Today was a great day. The word for today is fear. What is
fear? What does it mean to be afraid?
The dictionary says fear is a distressing emotion triggered by
impending danger, evil or pain whether the threat is real or imagined. It’s funny
that the impending danger may be imagined. To be afraid means to be worried
that something undesirable will happen.
Why do we expect undesirable things to happen to us? I definitely
want good things to happen to me but I find easier expecting bad things. Is it
the fear of disappointment or is it because the world is already messed us. Whatever
the case we should always look for and expect good things.
Fear brings torment. Torment means extreme physical and
mental pain. I don’t like the pain fear brings. Fear paralyzes to be paralyzed
is to lose the ability to move. Fear causes stomach upsets. Fear makes a person
indecisive. You lose opportunities when you fear. Fear is a spirit. It is
invisible but it’s real. You don’t see it; you only see its effects and its
results.
I have had issues with fear. And the reason for my fears where
only imaginations but it felt so real, sometimes the cause of fear is utterly
ridiculous. I have been afraid that God was angry with me, I have been afraid
of rejection, I have been afraid of people’s reaction to my success. How can
you expect something undesirable to come out of being successful? I have been
afraid of people not liking me. Fear can be irrational.
God is so gracious, he knows us and knows our fears, he has made
provisions to help us overcome. I read a scripture today and it gave me courage.
Psalm 91.5 you shall not be afraid… I shall
not be afraid because I go to God for refuge.
Perfect love cast a way fear because there is no fear in
love.
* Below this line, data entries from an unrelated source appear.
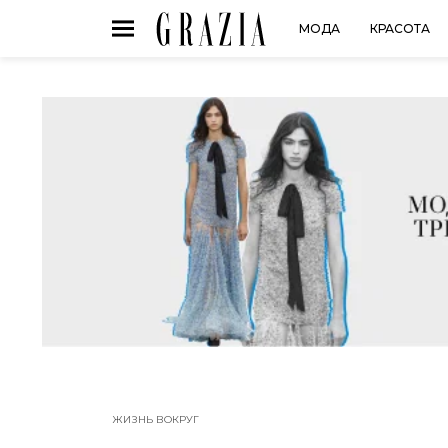
МОДА
КРАСОТА
ЖИЗНЬ ВОКРУГ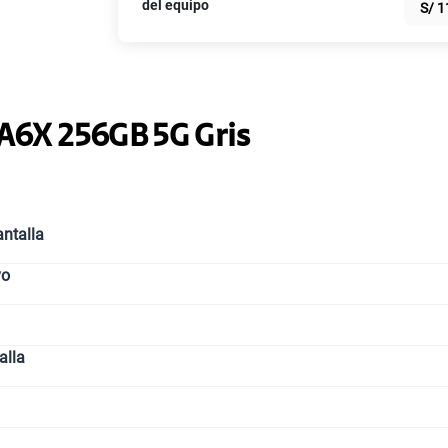
del equipo
S/
1
Paga solo
Paga solo
A6X 256GB 5G Gris
Ver más pl
ntalla
vo
alla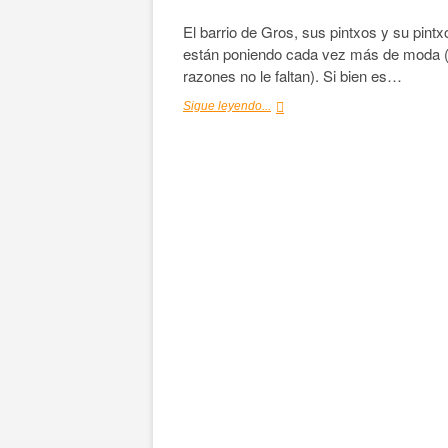
El barrio de Gros, sus pintxos y su pint
están poniendo cada vez más de moda 
razones no le faltan). Si bien es…
Pintxos
Sigue leyendo...
de
Donostia:
Mis
favoritos
de
Gros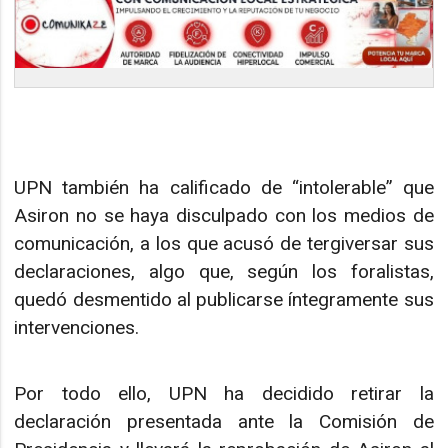
UPN también ha calificado de “intolerable” que
Asiron no se haya disculpado con los medios de
comunicación, a los que acusó de tergiversar sus
declaraciones, algo que, según los foralistas,
quedó desmentido al publicarse íntegramente sus
intervenciones.
Por todo ello, UPN ha decidido retirar la
declaración presentada ante la Comisión de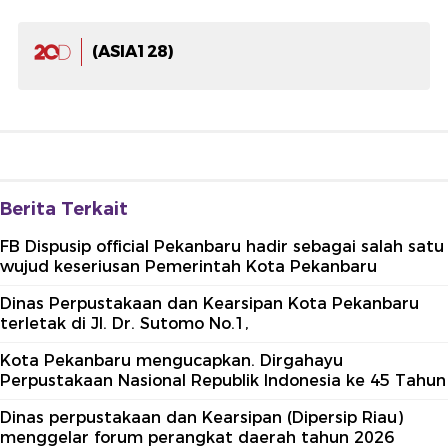
(ASIA128)
Berita Terkait
FB Dispusip official Pekanbaru hadir sebagai salah satu
wujud keseriusan Pemerintah Kota Pekanbaru
Dinas Perpustakaan dan Kearsipan Kota Pekanbaru
terletak di Jl. Dr. Sutomo No.1,
Kota Pekanbaru mengucapkan. Dirgahayu
Perpustakaan Nasional Republik Indonesia ke 45 Tahun
Dinas perpustakaan dan Kearsipan (Dipersip Riau)
menggelar forum perangkat daerah tahun 2026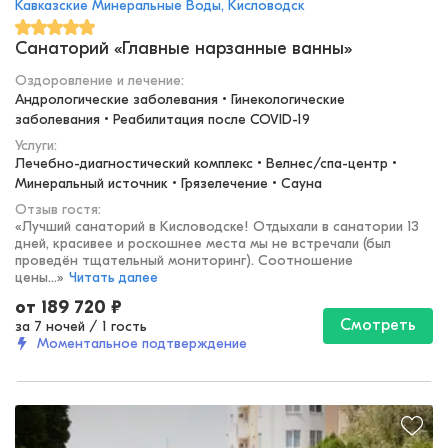
Кавказские Минеральные Воды, Кисловодск
Санаторий «Главные нарзанные ванны»
Оздоровление и лечение
:
Андрологические заболевания • Гинекологические 
заболевания • Реабилитация после COVID-19
Услуги:
Лечебно-диагностический комплекс • Велнес/спа-центр • 
Минеральный источник • Грязелечение • Сауна
Отзыв гостя:
«
Лучший санаторий в Кисловодске! Отдыхали в санатории 13
дней, красивее и роскошнее места мы не встречали (был
проведён тщательный мониторинг). Соотношение
цены...
»
Читать далее
от
189 720
₽
Смотреть
за 7 ночей
/
1 гость
Моментальное подтверждение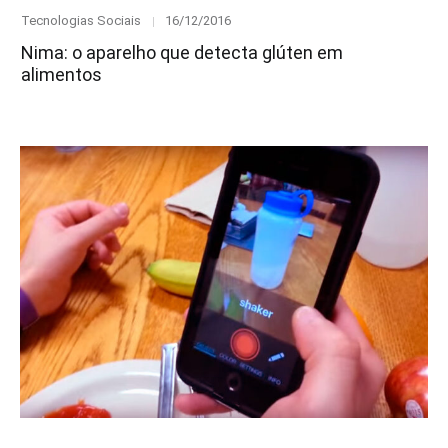
Category
Posted
Tecnologias Sociais
16/12/2016
on
Nima: o aparelho que detecta glúten em
alimentos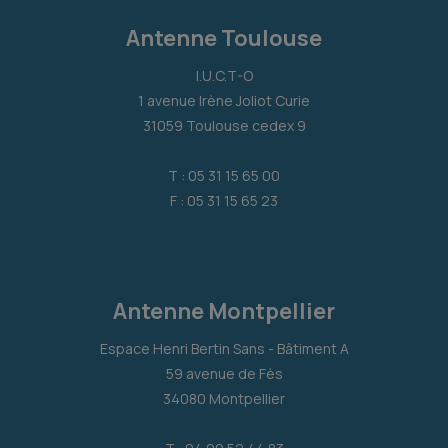
Antenne Toulouse
I.U.C.T-O
1 avenue Irène Joliot Curie
31059 Toulouse cedex 9
T : 05 31 15 65 00
F : 05 31 15 65 23
Antenne Montpellier
Espace Henri Bertin Sans - Bâtiment A
59 avenue de Fès
34080 Montpellier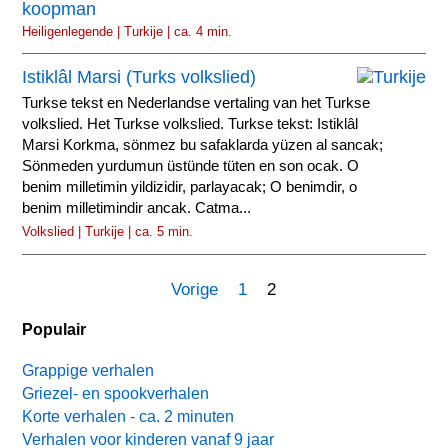
koopman
Heiligenlegende | Turkije | ca. 4 min.
Istiklâl Marsi (Turks volkslied)
Turkse tekst en Nederlandse vertaling van het Turkse
volkslied. Het Turkse volkslied. Turkse tekst: Istiklâl
Marsi Korkma, sönmez bu safaklarda yüzen al sancak;
Sönmeden yurdumun üstünde tüten en son ocak. O
benim milletimin yildizidir, parlayacak; O benimdir, o
benim milletimindir ancak. Catma...
Volkslied | Turkije | ca. 5 min.
Vorige
1
2
Populair
Grappige verhalen
Griezel- en spookverhalen
Korte verhalen - ca. 2 minuten
Verhalen voor kinderen vanaf 9 jaar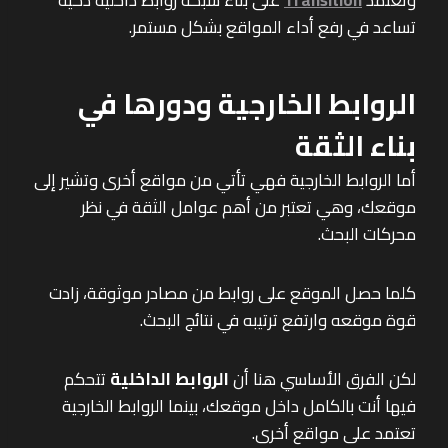
تساعد في رفع أداء المواقع بشكل مستمر.
الروابط الخارجية ودورها في
بناء الثقة
أما الروابط الخارجية فهي تأتي من مواقع أخرى وتشير إلى
موقعك، وهي تعتبر من أهم عوامل الثقة في نظر
محركات البحث.
كلما حصل الموقع على روابط من مصادر موثوقة، زادت
قوة موقعه وارتفع ترتيبه في نتائج البحث.
لكن الفرق الأساسي هنا أن
الروابط الداخلية
تتحكم
فيها أنت بالكامل داخل موقعك، بينما الروابط الخارجية
تعتمد على مواقع أخرى.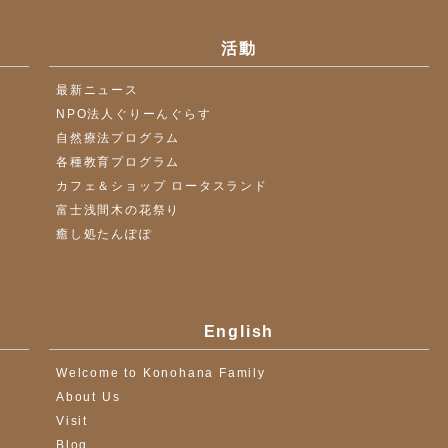
活動
最新ニュース
NPO法人ぐりーんぐらす
自然療法プログラム
各種教育プログラム
カフェ＆ショップ ロータスランド
富士浅間木の花祭り
癒し処たんぽぽ
English
Welcome to Konohana Family
About Us
Visit
Blog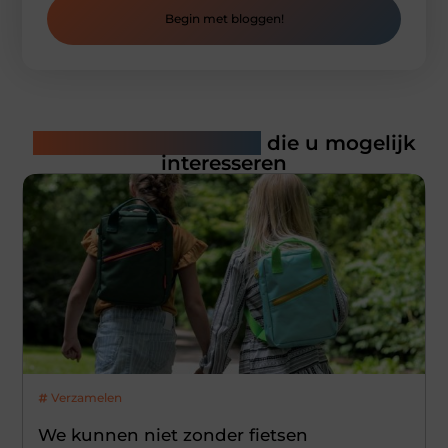
Begin met bloggen!
Gerelateerde artikelen
die u mogelijk
interesseren
Verzamelen
We kunnen niet zonder fietsen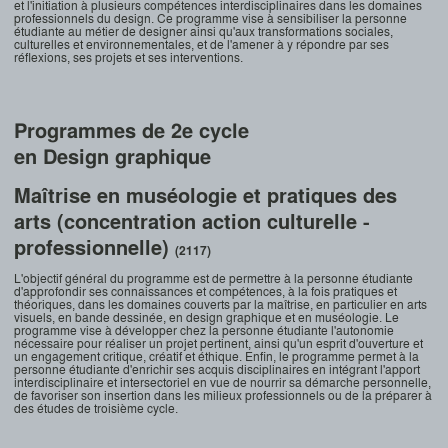
et l'initiation à plusieurs compétences interdisciplinaires dans les domaines
professionnels du design. Ce programme vise à sensibiliser la personne
étudiante au métier de designer ainsi qu'aux transformations sociales,
culturelles et environnementales, et de l'amener à y répondre par ses
réflexions, ses projets et ses interventions.
Programmes de 2e cycle
en Design graphique
Maîtrise en muséologie et pratiques des
arts (concentration action culturelle -
professionnelle)
(2117)
L'objectif général du programme est de permettre à la personne étudiante
d'approfondir ses connaissances et compétences, à la fois pratiques et
théoriques, dans les domaines couverts par la maîtrise, en particulier en arts
visuels, en bande dessinée, en design graphique et en muséologie. Le
programme vise à développer chez la personne étudiante l'autonomie
nécessaire pour réaliser un projet pertinent, ainsi qu'un esprit d'ouverture et
un engagement critique, créatif et éthique. Enfin, le programme permet à la
personne étudiante d'enrichir ses acquis disciplinaires en intégrant l'apport
interdisciplinaire et intersectoriel en vue de nourrir sa démarche personnelle,
de favoriser son insertion dans les milieux professionnels ou de la préparer à
des études de troisième cycle.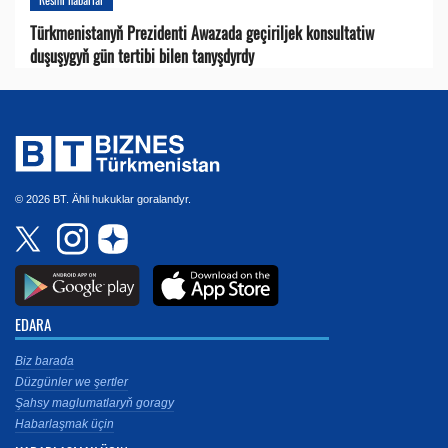
Türkmenistanyň Prezidenti Awazada geçiriljek konsultatiw
duşuşygyň gün tertibi bilen tanyşdyrdy
© 2026 BT. Ähli hukuklar goralandyr.
EDARA
Biz barada
Düzgünler we şertler
Şahsy maglumatlaryň goragy
Habarlaşmak üçin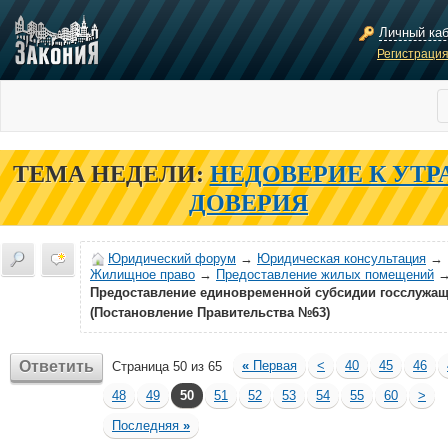
Личный ка
Регистраци
ТЕМА НЕДЕЛИ:
НЕДОВЕРИЕ К УТР
ДОВЕРИЯ
Юридический форум
→
Юридическая консультация
→
Жилищное право
→
Предоставление жилых помещений
Предоставление единовременной субсидии госслужа
(Постановление Правительства №63)
Ответить
«
Первая
<
40
45
46
Страница 50 из 65
48
49
50
51
52
53
54
55
60
>
Последняя
»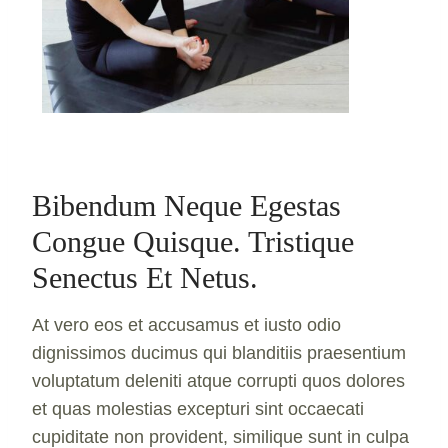
Bibendum Neque Egestas
Congue Quisque. Tristique
Senectus Et Netus.
At vero eos et accusamus et iusto odio
dignissimos ducimus qui blanditiis praesentium
voluptatum deleniti atque corrupti quos dolores
et quas molestias excepturi sint occaecati
cupiditate non provident, similique sunt in culpa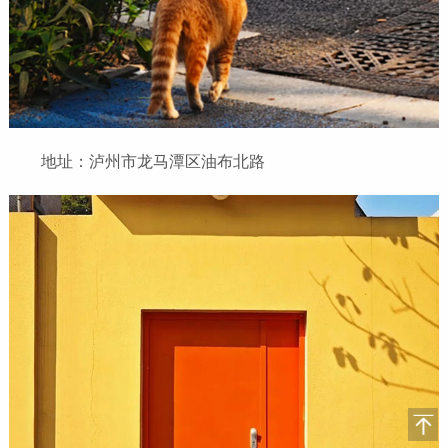
地址：泸州市龙马潭区油布北路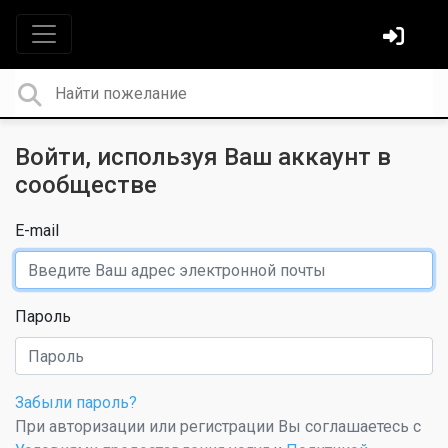
Войти, используя Ваш аккаунт в
сообществе
E-mail
Пароль
Забыли пароль?
При авторизации или регистрации Вы соглашаетесь с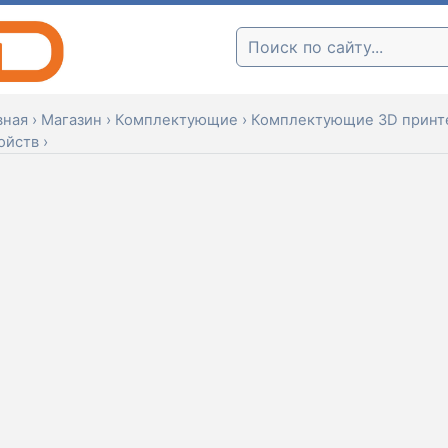
Поиск:
вная
›
Магазин
›
Комплектующие
›
Комплектующие 3D принте
ойств
›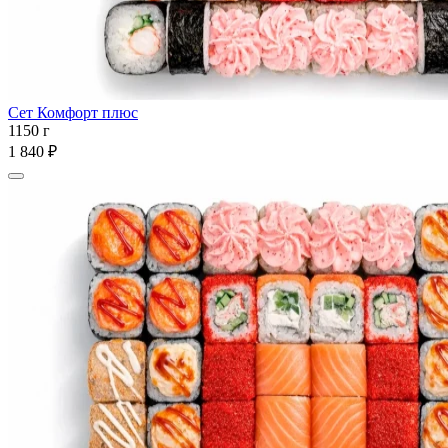
Сет Комфорт плюс
1150 г
1 840 ₽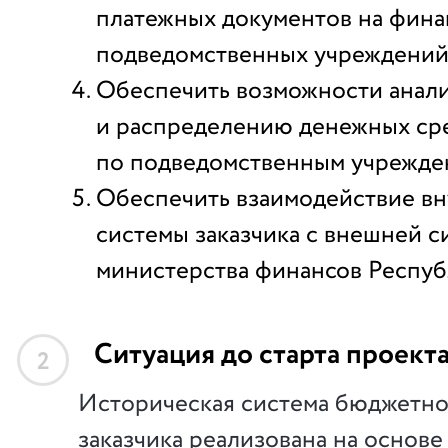
платежных документов на фин
подведомственных учреждений 
Обеспечить возможности анали
и распределению денежных ср
по подведомственным учрежде
Обеспечить взаимодействие в
системы заказчика с внешней 
министерства финансов Респуб
Ситуация до старта проект
2
Историческая система бюджетно
заказчика реализована на основ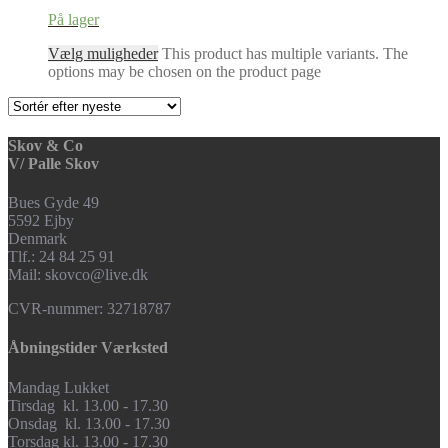
På lager
Vælg muligheder
This product has multiple variants. The
options may be chosen on the product page
Skov & Co
V/ Palle Skov
Bues Gyde 49
5592 Ejby
Denmark
Tlf.: 24 84 25 91
Mail: skovco@live.dk
CVR-nummer: 32718787
Åbningstider Værksted
Mandag Lukket
Tirsdag kl. 13.00 - 17.30
Onsdag kl. 13.00 - 17.30
Torsdag kl. 13.00 - 17.30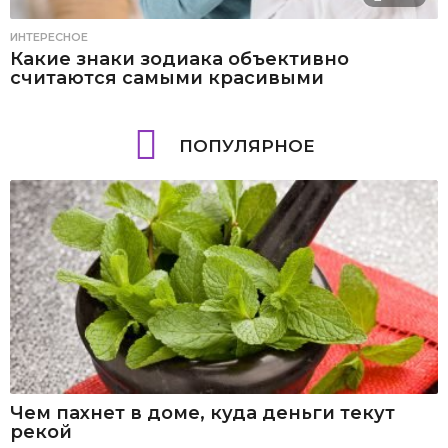
ИНТЕРЕСНОЕ
Какие знаки зодиака объективно
считаются самыми красивыми
ПОПУЛЯРНОЕ
Чем пахнет в доме, куда деньги текут
рекой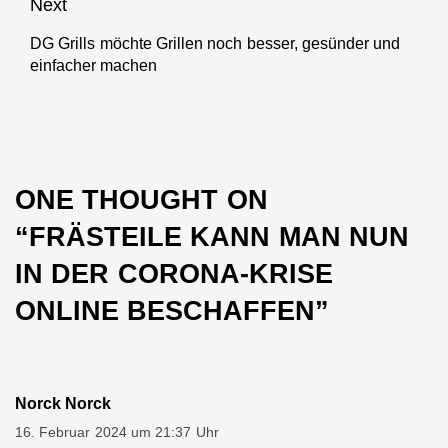
Next
DG Grills möchte Grillen noch besser, gesünder und
Next
einfacher machen
post:
ONE THOUGHT ON
“
FRÄSTEILE KANN MAN NUN
IN DER CORONA-KRISE
ONLINE BESCHAFFEN
”
Norck Norck
16. Februar 2024 um 21:37 Uhr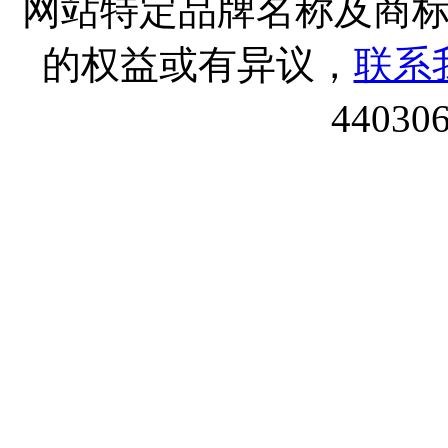
网站特定品牌名称及商
的权益或有异议，
联系
44030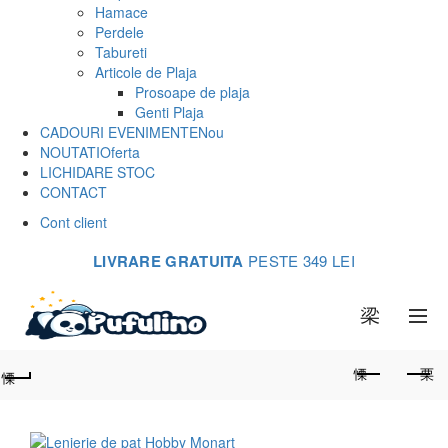
Hamace
Perdele
Tabureti
Articole de Plaja
Prosoape de plaja
Genti Plaja
CADOURI EVENIMENTE
Nou
NOUTATI
Oferta
LICHIDARE STOC
CONTACT
Cont client
LIVRARE GRATUITA
PESTE 349 LEI
0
How does this work?
I don’t know how this works yet but I am going to find out. But
one thing I am certain about is that God has not given me the spirit of fear
but he has given me the spirit of power, the spirit of love and a sound mind. 2nd
Tim1:7. So whenever fear attacks I know what to do, I show it the door because
there is no space in my life for it. So my next research is to find out how
perfect love casts out fear. I hope I’ll be able to find answers by tomorrow.
God has been very gracious to me today. Tomorrow would have
been tough navigating my family to and from church without the car but God has
made a way. One thing I kept saying over and over was tomorrows going to be
great and it is.
I am grateful to God for giving my husband a safe trip. I am
also thankful because my children were alright. All is well. God is good. Ciao people.